### [HOW TO COMPLETE THIS TASK]
The entries must be set down again word for word; no pictures belong in the copy.

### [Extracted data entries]
"""

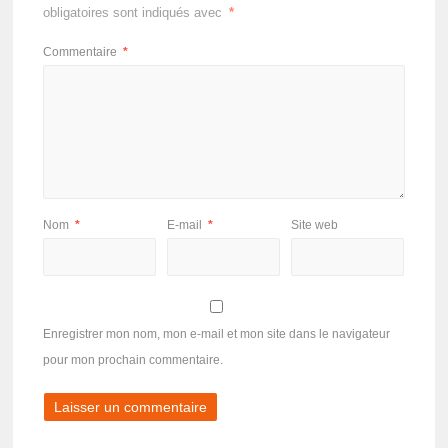
obligatoires sont indiqués avec
*
Commentaire
*
Nom
*
E-mail
*
Site web
Enregistrer mon nom, mon e-mail et mon site dans le navigateur
pour mon prochain commentaire.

"""

### [RESPONSE TO THE EXERCISE]
obligatoires sont indiqués avec
*
Commentaire
*
Nom
*
E-mail
*
Site web
Enregistrer mon nom, mon e-mail et mon site dans le navigateur
pour mon prochain commentaire.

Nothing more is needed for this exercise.